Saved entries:
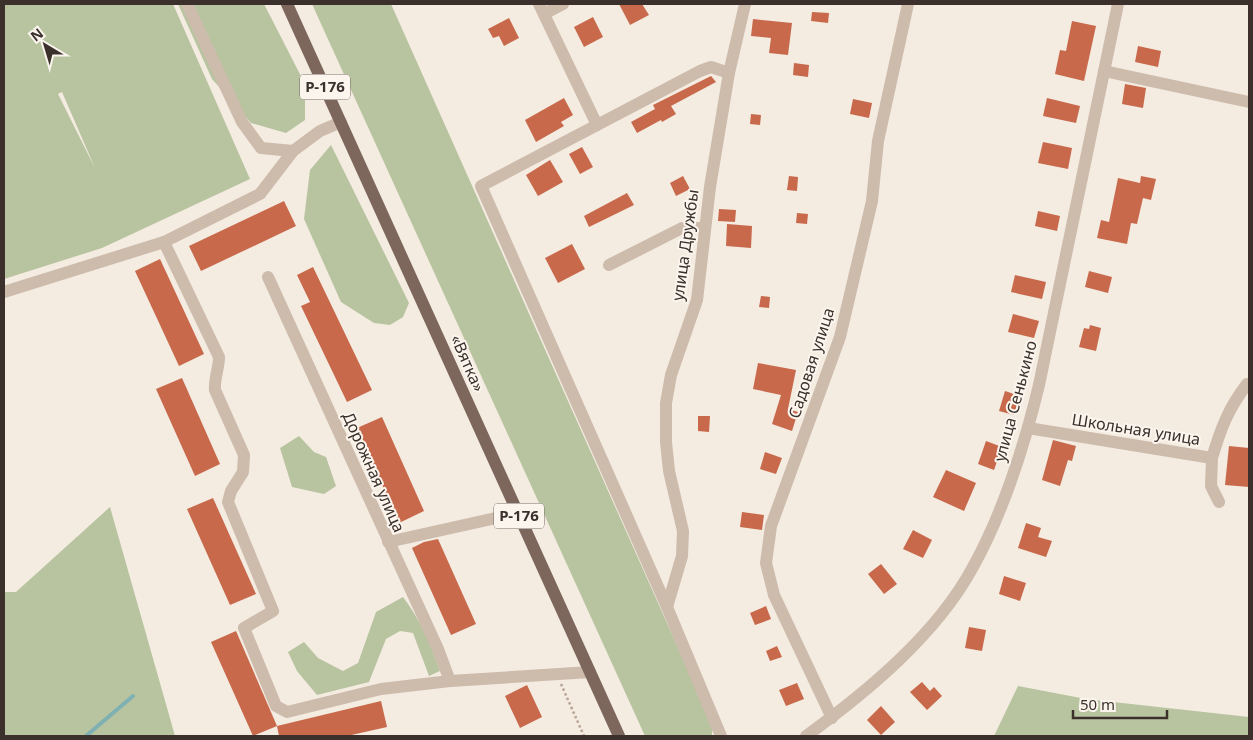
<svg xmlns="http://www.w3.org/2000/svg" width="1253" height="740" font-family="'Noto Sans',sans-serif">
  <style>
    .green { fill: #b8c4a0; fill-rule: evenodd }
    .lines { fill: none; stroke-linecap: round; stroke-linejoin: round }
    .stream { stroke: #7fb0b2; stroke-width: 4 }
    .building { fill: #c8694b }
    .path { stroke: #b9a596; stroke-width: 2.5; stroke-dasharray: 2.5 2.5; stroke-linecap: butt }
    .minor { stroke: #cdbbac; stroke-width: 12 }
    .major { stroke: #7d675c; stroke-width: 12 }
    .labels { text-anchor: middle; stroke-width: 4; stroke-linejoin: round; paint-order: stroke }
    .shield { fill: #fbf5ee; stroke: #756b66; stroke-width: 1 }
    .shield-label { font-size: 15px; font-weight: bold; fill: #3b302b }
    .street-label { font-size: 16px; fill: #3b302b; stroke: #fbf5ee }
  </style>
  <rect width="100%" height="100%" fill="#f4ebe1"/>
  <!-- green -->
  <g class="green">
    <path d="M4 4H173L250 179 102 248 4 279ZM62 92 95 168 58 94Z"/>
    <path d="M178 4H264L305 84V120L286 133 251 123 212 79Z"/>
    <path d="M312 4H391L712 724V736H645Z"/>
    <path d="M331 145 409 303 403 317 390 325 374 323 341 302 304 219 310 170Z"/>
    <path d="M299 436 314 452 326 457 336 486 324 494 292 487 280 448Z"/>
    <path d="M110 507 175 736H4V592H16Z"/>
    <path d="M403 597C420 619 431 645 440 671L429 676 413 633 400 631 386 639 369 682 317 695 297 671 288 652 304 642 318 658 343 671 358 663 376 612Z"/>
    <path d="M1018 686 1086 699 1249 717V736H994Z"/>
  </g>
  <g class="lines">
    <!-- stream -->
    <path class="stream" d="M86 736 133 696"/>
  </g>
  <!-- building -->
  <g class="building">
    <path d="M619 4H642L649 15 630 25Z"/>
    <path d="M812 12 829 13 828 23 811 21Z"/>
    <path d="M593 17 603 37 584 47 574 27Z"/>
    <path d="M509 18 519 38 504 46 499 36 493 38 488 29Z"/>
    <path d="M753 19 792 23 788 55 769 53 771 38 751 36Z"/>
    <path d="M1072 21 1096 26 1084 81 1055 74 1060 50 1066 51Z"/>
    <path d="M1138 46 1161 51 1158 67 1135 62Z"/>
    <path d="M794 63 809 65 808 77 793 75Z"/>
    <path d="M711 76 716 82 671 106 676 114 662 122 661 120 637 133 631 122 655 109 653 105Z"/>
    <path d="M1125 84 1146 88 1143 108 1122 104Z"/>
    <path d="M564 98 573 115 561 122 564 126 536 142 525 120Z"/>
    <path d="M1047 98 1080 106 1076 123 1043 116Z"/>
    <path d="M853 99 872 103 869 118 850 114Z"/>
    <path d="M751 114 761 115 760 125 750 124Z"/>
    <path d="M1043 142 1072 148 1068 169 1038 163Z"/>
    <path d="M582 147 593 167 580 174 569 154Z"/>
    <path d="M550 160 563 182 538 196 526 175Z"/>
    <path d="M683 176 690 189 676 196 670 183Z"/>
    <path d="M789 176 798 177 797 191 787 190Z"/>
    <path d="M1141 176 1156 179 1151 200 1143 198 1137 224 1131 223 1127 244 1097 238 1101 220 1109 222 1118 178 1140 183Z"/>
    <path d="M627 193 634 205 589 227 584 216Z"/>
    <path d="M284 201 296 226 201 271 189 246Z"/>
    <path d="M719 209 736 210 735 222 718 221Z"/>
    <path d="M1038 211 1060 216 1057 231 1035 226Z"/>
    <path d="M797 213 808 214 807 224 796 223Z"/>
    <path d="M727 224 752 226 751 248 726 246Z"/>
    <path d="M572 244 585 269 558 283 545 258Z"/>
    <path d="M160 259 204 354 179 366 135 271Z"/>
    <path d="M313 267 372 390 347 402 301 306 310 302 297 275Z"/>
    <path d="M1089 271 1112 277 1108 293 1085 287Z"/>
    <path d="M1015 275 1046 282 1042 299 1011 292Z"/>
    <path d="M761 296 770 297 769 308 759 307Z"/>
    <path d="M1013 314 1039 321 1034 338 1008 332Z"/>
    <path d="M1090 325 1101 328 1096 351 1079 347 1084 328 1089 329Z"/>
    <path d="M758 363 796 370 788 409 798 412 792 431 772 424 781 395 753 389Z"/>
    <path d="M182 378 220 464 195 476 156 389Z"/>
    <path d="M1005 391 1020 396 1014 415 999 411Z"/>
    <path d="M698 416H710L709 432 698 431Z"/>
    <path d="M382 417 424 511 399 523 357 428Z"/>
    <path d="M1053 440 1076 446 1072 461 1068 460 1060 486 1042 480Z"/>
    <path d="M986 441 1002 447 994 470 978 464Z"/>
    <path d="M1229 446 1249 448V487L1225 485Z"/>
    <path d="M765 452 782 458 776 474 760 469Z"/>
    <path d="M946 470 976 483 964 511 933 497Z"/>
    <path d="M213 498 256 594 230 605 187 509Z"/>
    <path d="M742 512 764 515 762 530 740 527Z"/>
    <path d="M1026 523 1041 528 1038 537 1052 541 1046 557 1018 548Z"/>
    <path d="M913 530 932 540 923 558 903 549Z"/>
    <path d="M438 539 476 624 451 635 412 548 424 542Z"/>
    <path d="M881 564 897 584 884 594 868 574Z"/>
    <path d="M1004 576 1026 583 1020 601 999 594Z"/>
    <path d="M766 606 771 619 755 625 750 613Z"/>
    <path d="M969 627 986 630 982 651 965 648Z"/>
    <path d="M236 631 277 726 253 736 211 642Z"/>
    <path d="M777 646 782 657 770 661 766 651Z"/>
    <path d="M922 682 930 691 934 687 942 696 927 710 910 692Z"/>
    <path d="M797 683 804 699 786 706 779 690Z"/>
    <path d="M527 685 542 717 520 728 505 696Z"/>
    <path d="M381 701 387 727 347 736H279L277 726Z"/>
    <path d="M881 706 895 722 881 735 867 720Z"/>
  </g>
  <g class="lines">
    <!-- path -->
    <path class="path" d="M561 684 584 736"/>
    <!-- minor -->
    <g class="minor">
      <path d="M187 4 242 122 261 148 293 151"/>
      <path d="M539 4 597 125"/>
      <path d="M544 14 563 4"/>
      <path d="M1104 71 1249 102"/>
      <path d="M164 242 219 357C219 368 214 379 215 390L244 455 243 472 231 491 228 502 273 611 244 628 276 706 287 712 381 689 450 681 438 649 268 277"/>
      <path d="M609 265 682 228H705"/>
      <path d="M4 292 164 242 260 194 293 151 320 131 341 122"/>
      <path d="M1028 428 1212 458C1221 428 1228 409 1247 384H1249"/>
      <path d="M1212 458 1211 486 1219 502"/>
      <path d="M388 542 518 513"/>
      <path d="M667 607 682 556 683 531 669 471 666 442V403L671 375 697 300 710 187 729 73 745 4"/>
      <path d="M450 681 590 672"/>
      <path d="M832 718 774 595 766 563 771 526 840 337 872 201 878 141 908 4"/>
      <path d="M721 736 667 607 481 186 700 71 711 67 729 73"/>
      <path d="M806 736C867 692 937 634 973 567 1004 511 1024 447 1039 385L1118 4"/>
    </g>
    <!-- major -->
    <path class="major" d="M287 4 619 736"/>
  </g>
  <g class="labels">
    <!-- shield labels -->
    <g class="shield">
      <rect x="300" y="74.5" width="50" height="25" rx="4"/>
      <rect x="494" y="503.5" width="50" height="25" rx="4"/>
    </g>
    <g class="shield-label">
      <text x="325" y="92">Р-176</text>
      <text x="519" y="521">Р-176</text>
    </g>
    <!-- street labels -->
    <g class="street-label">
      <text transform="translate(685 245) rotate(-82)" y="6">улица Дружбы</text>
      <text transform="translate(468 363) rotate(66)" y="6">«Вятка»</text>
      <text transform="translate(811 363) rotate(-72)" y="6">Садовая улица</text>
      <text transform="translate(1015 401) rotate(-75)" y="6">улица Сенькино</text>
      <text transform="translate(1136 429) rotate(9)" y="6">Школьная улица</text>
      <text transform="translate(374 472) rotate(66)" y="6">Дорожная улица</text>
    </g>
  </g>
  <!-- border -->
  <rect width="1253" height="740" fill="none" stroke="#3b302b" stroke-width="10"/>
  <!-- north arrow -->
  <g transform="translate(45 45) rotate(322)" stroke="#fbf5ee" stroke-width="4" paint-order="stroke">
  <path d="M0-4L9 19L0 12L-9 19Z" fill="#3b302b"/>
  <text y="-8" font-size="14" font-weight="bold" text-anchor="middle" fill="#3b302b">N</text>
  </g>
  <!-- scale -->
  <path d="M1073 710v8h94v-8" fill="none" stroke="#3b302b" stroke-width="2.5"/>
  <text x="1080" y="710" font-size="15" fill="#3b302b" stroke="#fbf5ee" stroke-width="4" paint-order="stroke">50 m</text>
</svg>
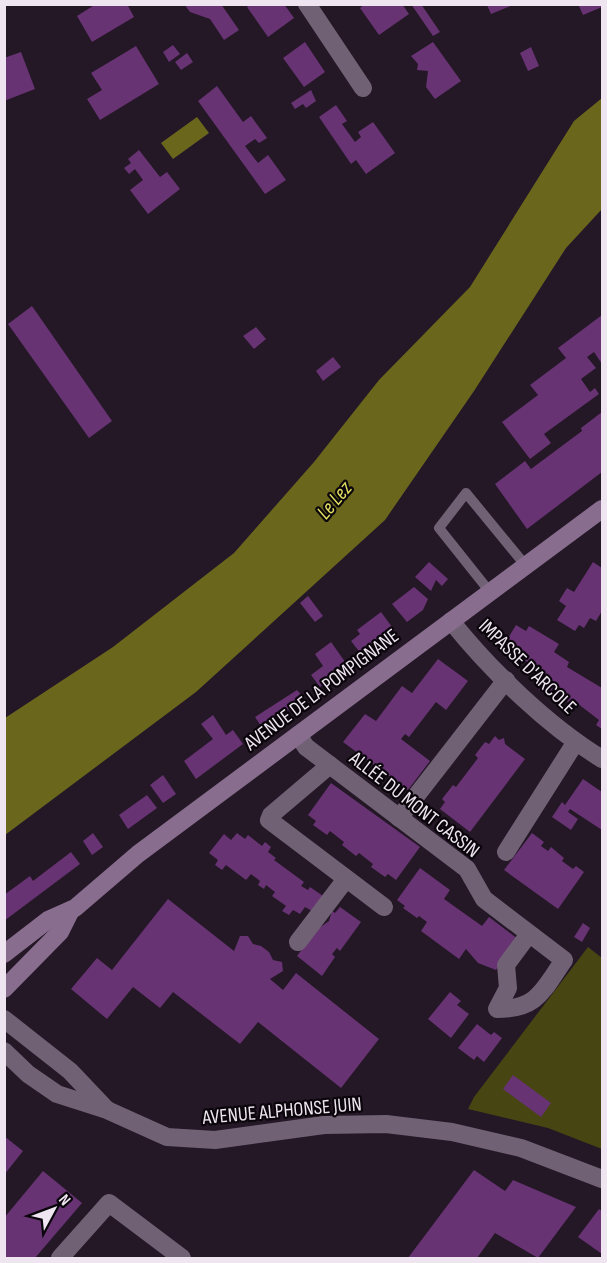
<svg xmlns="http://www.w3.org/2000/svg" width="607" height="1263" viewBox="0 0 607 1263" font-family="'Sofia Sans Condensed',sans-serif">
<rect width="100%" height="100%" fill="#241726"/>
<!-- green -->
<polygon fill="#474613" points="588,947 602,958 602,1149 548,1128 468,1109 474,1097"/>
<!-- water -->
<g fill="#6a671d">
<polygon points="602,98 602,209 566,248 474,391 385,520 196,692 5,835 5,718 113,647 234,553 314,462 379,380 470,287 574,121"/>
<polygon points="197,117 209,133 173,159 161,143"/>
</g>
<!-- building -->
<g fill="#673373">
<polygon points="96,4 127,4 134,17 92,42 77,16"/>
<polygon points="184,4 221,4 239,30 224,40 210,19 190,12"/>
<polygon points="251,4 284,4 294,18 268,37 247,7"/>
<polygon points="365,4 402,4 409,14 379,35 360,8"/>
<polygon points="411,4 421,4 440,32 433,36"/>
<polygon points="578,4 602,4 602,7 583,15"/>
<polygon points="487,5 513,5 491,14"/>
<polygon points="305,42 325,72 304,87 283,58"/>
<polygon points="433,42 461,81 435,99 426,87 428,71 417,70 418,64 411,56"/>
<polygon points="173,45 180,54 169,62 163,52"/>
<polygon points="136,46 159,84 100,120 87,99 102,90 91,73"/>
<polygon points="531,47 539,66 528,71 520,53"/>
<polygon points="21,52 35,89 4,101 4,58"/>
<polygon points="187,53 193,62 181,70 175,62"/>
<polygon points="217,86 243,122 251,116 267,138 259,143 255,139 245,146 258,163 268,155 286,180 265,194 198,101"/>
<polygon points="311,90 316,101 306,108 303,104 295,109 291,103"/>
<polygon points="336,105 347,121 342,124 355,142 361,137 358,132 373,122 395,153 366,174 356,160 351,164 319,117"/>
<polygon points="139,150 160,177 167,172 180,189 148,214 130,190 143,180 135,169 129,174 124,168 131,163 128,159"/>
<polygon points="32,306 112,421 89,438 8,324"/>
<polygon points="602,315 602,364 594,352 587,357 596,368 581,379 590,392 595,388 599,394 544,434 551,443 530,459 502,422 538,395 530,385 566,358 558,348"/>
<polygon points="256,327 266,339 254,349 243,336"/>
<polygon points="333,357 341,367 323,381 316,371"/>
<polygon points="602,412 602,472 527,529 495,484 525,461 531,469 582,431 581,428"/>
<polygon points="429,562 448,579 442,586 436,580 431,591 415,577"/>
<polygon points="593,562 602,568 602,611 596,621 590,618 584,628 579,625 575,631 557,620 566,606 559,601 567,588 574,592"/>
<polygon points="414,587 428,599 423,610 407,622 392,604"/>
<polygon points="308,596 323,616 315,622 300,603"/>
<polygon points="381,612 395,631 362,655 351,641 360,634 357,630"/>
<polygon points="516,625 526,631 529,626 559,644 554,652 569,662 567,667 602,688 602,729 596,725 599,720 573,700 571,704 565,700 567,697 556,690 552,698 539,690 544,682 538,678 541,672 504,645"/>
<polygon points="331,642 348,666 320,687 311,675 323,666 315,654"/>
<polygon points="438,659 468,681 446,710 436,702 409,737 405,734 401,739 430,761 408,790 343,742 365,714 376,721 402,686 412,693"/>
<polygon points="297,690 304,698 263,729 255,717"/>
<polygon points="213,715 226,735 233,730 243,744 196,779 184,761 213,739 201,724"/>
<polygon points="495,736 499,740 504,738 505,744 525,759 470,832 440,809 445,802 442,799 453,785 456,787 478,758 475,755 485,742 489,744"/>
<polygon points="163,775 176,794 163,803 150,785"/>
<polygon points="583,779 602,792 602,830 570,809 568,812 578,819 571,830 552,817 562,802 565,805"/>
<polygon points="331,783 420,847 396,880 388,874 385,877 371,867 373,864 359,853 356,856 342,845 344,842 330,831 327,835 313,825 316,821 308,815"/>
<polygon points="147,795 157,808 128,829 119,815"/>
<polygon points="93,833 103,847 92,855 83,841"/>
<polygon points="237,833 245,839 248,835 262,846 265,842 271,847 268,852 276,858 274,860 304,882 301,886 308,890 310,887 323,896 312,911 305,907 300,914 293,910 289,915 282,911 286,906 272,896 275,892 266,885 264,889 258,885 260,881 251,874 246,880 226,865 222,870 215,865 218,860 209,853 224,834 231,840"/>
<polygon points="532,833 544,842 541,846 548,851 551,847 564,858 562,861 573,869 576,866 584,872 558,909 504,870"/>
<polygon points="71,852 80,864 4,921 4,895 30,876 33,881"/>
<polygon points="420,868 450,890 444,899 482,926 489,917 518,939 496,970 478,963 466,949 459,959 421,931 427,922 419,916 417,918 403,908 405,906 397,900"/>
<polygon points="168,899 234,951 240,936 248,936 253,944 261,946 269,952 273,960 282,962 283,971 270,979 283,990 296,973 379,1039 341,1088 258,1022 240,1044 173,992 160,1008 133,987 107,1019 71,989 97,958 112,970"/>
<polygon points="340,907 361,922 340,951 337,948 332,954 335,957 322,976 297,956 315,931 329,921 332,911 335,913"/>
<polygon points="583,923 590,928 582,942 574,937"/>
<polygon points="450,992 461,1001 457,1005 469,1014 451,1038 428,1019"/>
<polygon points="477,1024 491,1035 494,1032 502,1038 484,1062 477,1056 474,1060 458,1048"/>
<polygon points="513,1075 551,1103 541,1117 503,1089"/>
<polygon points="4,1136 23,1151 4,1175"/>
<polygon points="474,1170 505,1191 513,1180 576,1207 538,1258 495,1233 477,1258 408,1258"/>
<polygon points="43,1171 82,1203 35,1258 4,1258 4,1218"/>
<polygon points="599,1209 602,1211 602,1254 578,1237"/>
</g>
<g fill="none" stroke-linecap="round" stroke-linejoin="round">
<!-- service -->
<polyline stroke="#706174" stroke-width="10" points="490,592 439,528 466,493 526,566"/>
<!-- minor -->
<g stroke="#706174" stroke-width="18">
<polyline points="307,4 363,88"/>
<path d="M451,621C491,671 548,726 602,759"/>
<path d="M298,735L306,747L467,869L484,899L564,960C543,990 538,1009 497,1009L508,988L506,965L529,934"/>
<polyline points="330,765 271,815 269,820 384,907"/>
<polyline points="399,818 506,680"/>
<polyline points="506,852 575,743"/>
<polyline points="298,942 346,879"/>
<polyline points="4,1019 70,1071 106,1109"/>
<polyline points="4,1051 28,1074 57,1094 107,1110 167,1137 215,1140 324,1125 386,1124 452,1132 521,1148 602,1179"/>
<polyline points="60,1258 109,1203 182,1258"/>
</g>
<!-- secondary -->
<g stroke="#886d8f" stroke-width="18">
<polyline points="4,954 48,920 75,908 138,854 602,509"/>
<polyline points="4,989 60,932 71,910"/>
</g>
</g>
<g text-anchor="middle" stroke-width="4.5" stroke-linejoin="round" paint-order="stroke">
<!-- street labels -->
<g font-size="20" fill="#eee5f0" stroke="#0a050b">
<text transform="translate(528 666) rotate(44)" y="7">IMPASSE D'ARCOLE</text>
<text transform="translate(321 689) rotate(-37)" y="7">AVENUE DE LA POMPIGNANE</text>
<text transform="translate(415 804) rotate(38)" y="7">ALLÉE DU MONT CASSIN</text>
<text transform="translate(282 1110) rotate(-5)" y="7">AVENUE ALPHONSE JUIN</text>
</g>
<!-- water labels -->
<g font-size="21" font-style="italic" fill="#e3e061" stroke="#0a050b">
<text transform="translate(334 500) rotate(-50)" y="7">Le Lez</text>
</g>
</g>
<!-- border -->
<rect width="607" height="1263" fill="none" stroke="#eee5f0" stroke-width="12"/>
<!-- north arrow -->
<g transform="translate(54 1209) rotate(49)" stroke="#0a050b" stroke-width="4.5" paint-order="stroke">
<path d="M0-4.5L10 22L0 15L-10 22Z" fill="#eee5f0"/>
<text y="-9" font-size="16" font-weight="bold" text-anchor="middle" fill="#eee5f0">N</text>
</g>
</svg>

◆ PROBLEM
Of the records above, copy each line that includes "linecap".

◆ RESPONSE TO THIS TASK
    .lines { fill: none; stroke-linecap: round; stroke-linejoin: round }
    .path { stroke: #b9a596; stroke-width: 2.5; stroke-dasharray: 2.5 2.5; stroke-linecap: butt }
<g fill="none" stroke-linecap="round" stroke-linejoin="round">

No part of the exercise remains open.